When Menaka Thakkar received the Governor General’s Performing Arts Award for Lifetime Artistic Achievement last year, she accepted it as a call to action to fulfill the “lifetime” nature of the award as a teacher and performer. Now, she is pioneering online classes and performances in an effort to improve the accessibility of Indian dance. Through Menaka Thakkar Dance Company (MTDC) and school, the Nrtyakala Academy of Classical Indian Dance, a program of livestreamed master classes and performances will launch between September 18 and 20. The livestreams will include performances of Gita Govinda and Prince Rama in the Wilderness, as well as teaching demonstrations of Odissi and bharatanatyam.

MTDC Executive Director Rasesh Thakkar explains: “Accessibility was really denied to a large number of people in Canada. The concert prices in a big city like Toronto were above them. We wanted to address the question of affordability.” The diasporic nature of the South Asian community in Canada and travel demands on Menaka Thakkar and other master teachers were important barriers.

Successful livestreaming requires high-quality video and sound equipment, fast Internet connections on both ends and a slew of technicians. Nrtyakala has begun some online classes and uncovered the difficulties and successes of virtual dance education. The most basic problem is the lack of physical presence in a practice that revolves around precise steps and nuanced rhythms. The school manages this by offering virtual instruction only to dancers who have mastered the essentials of classical Indian dance. Students pursuing virtual classes in Canada are organized in groups of no more than seven or eight, who are also monitored and physically adjusted by local instructors.
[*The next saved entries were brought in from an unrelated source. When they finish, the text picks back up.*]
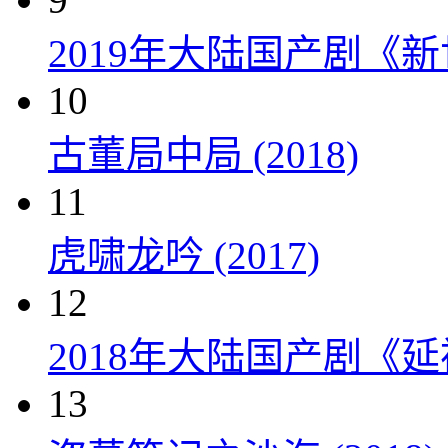
2019年大陆国产剧《新
10
古董局中局 (2018)
11
虎啸龙吟 (2017)
12
2018年大陆国产剧《延
13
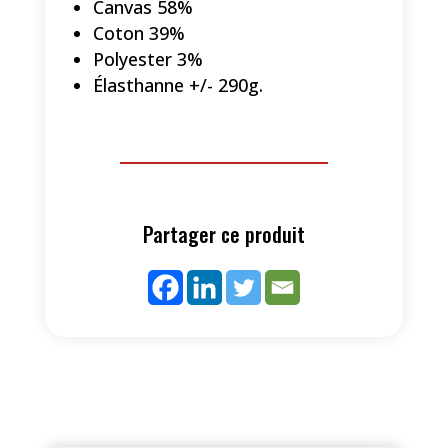
Canvas 58%
Coton 39%
Polyester 3%
Élasthanne +/- 290g.
Partager ce produit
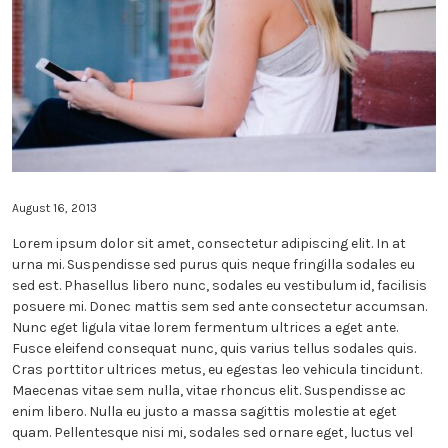
August 16, 2013
Lorem ipsum dolor sit amet, consectetur adipiscing elit. In at
urna mi. Suspendisse sed purus quis neque fringilla sodales eu
sed est. Phasellus libero nunc, sodales eu vestibulum id, facilisis
posuere mi. Donec mattis sem sed ante consectetur accumsan.
Nunc eget ligula vitae lorem fermentum ultrices a eget ante.
Fusce eleifend consequat nunc, quis varius tellus sodales quis.
Cras porttitor ultrices metus, eu egestas leo vehicula tincidunt.
Maecenas vitae sem nulla, vitae rhoncus elit. Suspendisse ac
enim libero. Nulla eu justo a massa sagittis molestie at eget
quam. Pellentesque nisi mi, sodales sed ornare eget, luctus vel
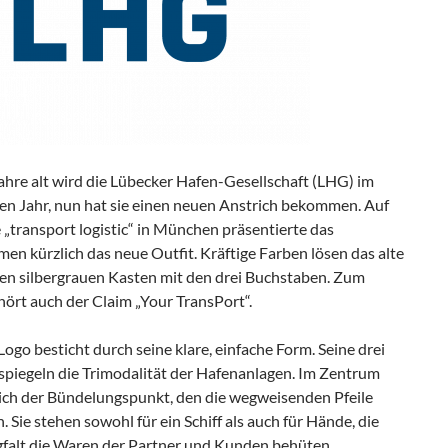
ahre alt wird die Lübecker Hafen-Gesellschaft (LHG) im
 Jahr, nun hat sie einen neuen Anstrich bekommen. Auf
„transport logistic“ in München präsentierte das
n kürzlich das neue Outfit. Kräftige Farben lösen das alte
den silbergrauen Kasten mit den drei Buchstaben. Zum
ört auch der Claim „Your TransPort“.
ogo besticht durch seine klare, einfache Form. Seine drei
spiegeln die Trimodalität der Hafenanlagen. Im Zentrum
sich der Bündelungspunkt, den die wegweisenden Pfeile
Sie stehen sowohl für ein Schiff als auch für Hände, die
rgfalt die Waren der Partner und Kunden behüten.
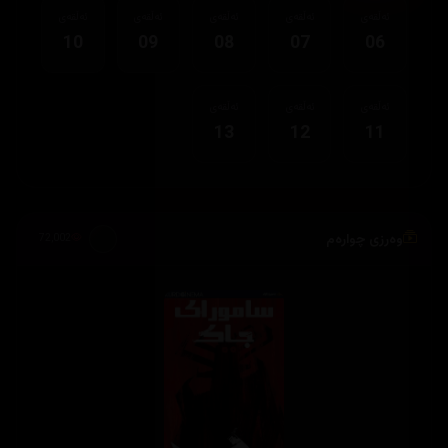
ئەڵقەی
ئەڵقەی
ئەڵقەی
ئەڵقەی
ئەڵقەی
10
09
08
07
06
ئەڵقەی
ئەڵقەی
ئەڵقەی
13
12
11
وەرزی چوارەم
72,002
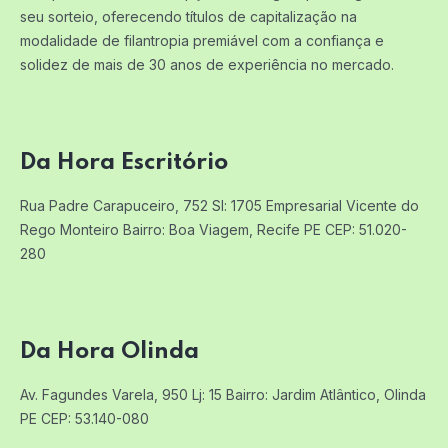
seu sorteio, oferecendo títulos de capitalização na
modalidade de filantropia premiável com a confiança e
solidez de mais de 30 anos de experiência no mercado.
Da Hora Escritório
Rua Padre Carapuceiro, 752 Sl: 1705
Empresarial Vicente do
Rego Monteiro
Bairro: Boa Viagem, Recife PE
CEP: 51.020-
280
Da Hora Olinda
Av. Fagundes Varela, 950 Lj: 15
Bairro: Jardim Atlântico, Olinda
PE
CEP: 53.140-080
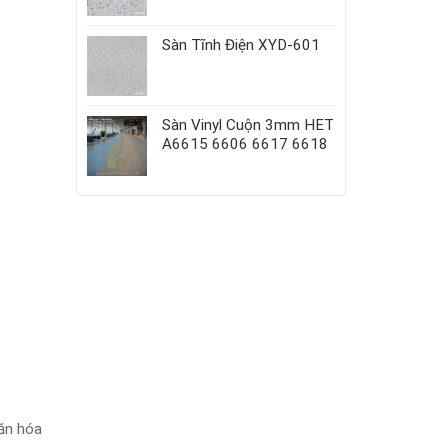
Sàn Tĩnh Điện XYD-601
Sàn Vinyl Cuộn 3mm HET
A6615 6606 6617 6618
văn hóa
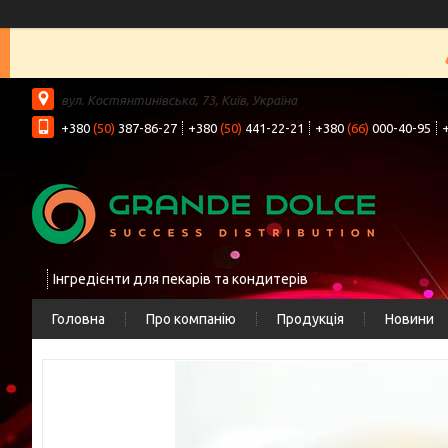
вул. Костянтинівська, 73, Київ, Україна
+380
(50)
387-86-27
+380
(50)
441-22-21
+380
(66)
000-40-95
Інгредієнти для пекарів та кондитерів
Головна
Про компанію
Продукція
Новини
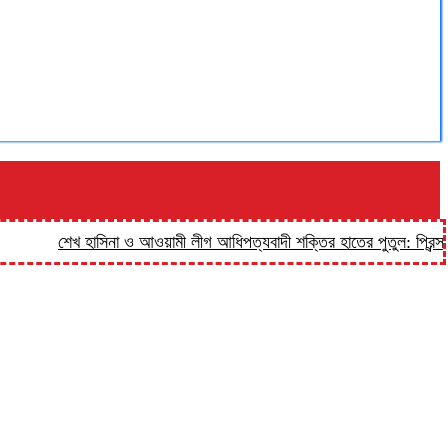
শেখ হাসিনা ও আওয়ামী লীগ আধিপত্যবাদী শক্তির হাতের পুতুল: প্রিন্স
হালুয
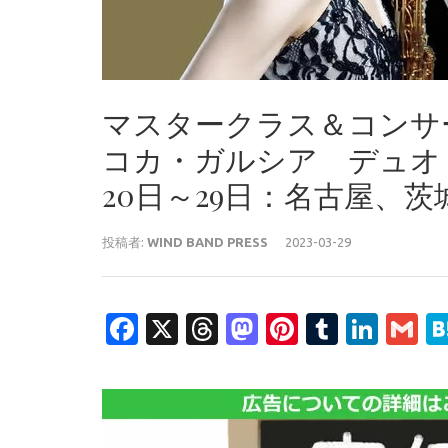
マスタークラス＆コンサ
コカ・ガルシア デュオ・
20日～29日：名古屋、
投稿者:
WIND BAND PRESS
2023-03-29
Facebook
X
Threads
Mastodon
Pinterest
Tumblr
Link
G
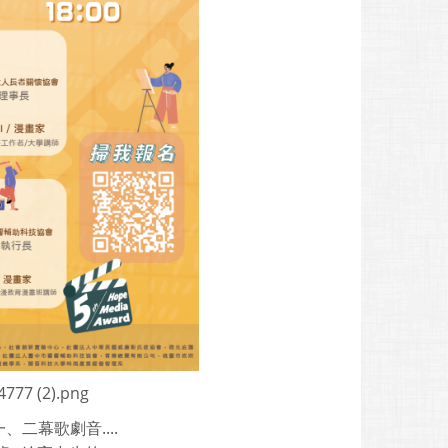
777 (2).png
幕歌劇音....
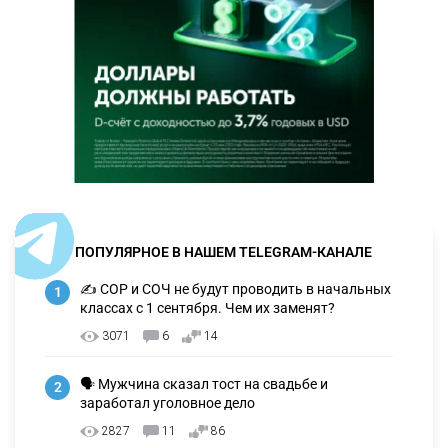
ПОПУЛЯРНОЕ В НАШЕМ TELEGRAM-КАНАЛЕ
✍️ СОР и СОЧ не будут проводить в начальных
1
классах с 1 сентября. Чем их заменят?
3071
6
14
🗣 Мужчина сказал тост на свадьбе и
2
заработал уголовное дело
2827
11
86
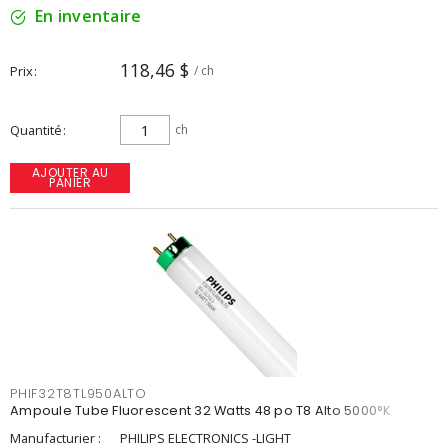
En inventaire
118,46 $
Prix
/ ch
Quantité
ch
AJOUTER AU
PANIER
PHIF32T8TL950ALTO
Ampoule Tube Fluorescent 32 Watts 48 po T8 Alto 5000°K
Manufacturier :
PHILIPS ELECTRONICS -LIGHT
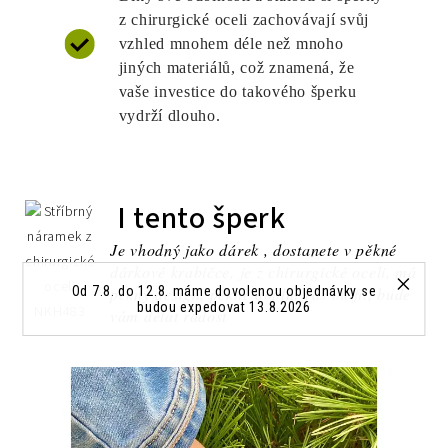
z chirurgické oceli zachovávají svůj
vzhled mnohem déle než mnoho
jiných materiálů, což znamená, že
vaše investice do takového šperku
vydrží dlouho.
I tento šperk
Je vhodný jako dárek , dostanete v pěkné
dárkové krabičce, je z chirurgické oceli, má
Od 7.8. do 12.8. máme dovolenou objednávky se
pěkný design, pěkně doplní váš outfit, bude
budou expedovat 13.8.2026
vám dělat radost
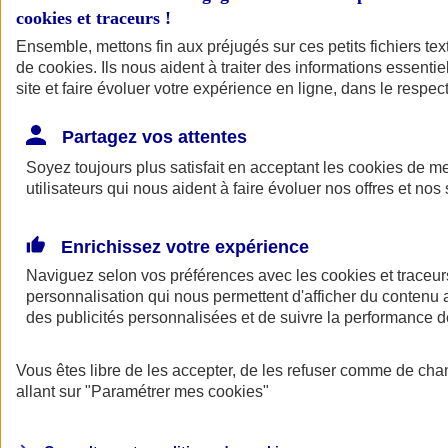
cookies et traceurs
!
Ensemble, mettons fin aux préjugés sur ces petits fichiers te
de
cookies
. Ils nous aident à traiter des informations essentie
site et faire évoluer votre expérience en ligne, dans le respect
Partagez vos attentes
Soyez toujours plus satisfait en acceptant les
cookies
de mes
utilisateurs qui nous aident à faire évoluer nos offres et nos 
Enrichissez votre expérience
Naviguez selon vos préférences avec les
cookies et traceur
personnalisation qui nous permettent d'afficher du contenu a
des publicités personnalisées et de suivre la performance
L'application Mon
Vous êtes libre de les accepter, de les refuser comme de cha
AXA Assurance
allant sur
"Paramétrer mes
cookies
"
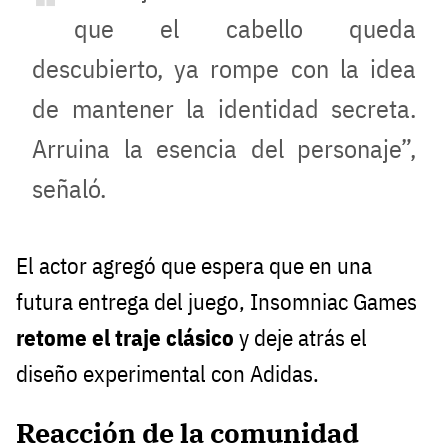
que el cabello queda
descubierto, ya rompe con la idea
de mantener la identidad secreta.
Arruina la esencia del personaje”,
señaló.
El actor agregó que espera que en una
futura entrega del juego, Insomniac Games
retome el traje clásico
y deje atrás el
diseño experimental con Adidas.
Reacción de la comunidad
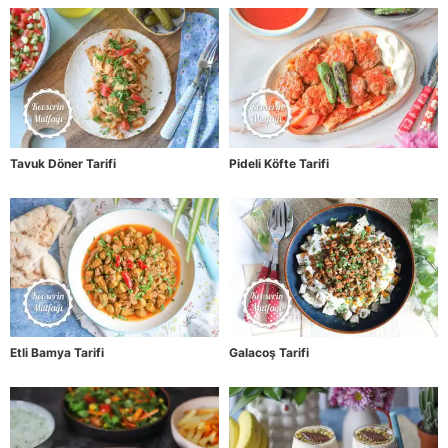
Tavuk Döner Tarifi
Pideli Köfte Tarifi
Etli Bamya Tarifi
Galacoş Tarifi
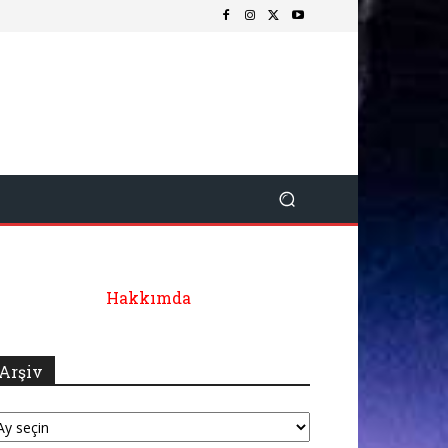
Hakkımda
Arşiv
şiv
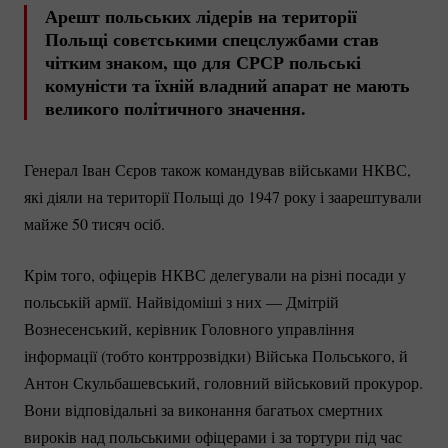
Арешт польських лідерів на території
Польщі совєтськими спецслужбами став
чітким знаком, що для СРСР польські
комуністи та їхній владний апарат не мають
великого політичного значення.
Генерал Іван Сєров також командував військами НКВС,
які діяли на території Польщі до 1947 року і заарештували
майже 50 тисяч осіб.
Крім того, офіцерів НКВС делегували на різні посади у
польській армії. Найвідоміші з них — Дмітрій
Вознесенський, керівник Головного управління
інформації (тобто контррозвідки) Війська Польського, й
Антон Скульбашевський, головний військовий прокурор.
Вони відповідальні за виконання багатьох смертних
вироків над польськими офіцерами і за тортури під час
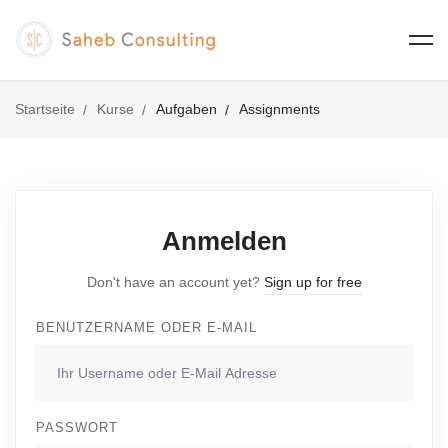
Startseite
Kurse
Aufgaben
Assignments
Anmelden
Don't have an account yet?
Sign up for free
BENUTZERNAME ODER E-MAIL
PASSWORT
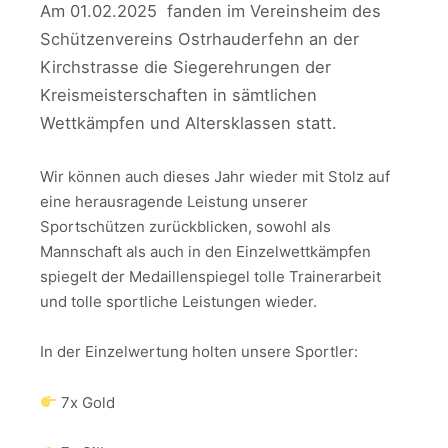
Am 01.02.2025 fanden im Vereinsheim des
Schützenvereins Ostrhauderfehn an der
Kirchstrasse die Siegerehrungen der
Kreismeisterschaften in sämtlichen
Wettkämpfen und Altersklassen statt.
Wir können auch dieses Jahr wieder mit Stolz auf
eine herausragende Leistung unserer
Sportschützen zurückblicken, sowohl als
Mannschaft als auch in den Einzelwettkämpfen
spiegelt der Medaillenspiegel tolle Trainerarbeit
und tolle sportliche Leistungen wieder.
In der Einzelwertung holten unsere Sportler:
7x Gold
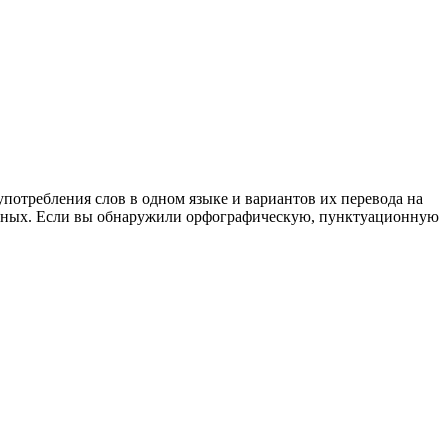
употребления слов в одном языке и вариантов их перевода на
анных. Если вы обнаружили орфографическую, пунктуационную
For many of Thakkar’s students who grew up in Canada this project is a unique learning opportunity. Rasesh Thakkar emphasizes the educational impact of streamed performances. “In India, it is very natural for dance students to be in the culture. You are in daily acts of living, but there is also so much art around. Students on this end do not have that exposure, so watching is absolutely essential.”

While video allows for a more personal dynamic between audiences and performers, technology interferes unexpectedly at times. For example, the instant editing that takes place adds a layer of interpretation to the performances. Despite this technological tampering and other challenges in the streaming project, ultimately Thakkar’s company and school believe they have found a way to make classical Indian dance intimately and internationally accessible.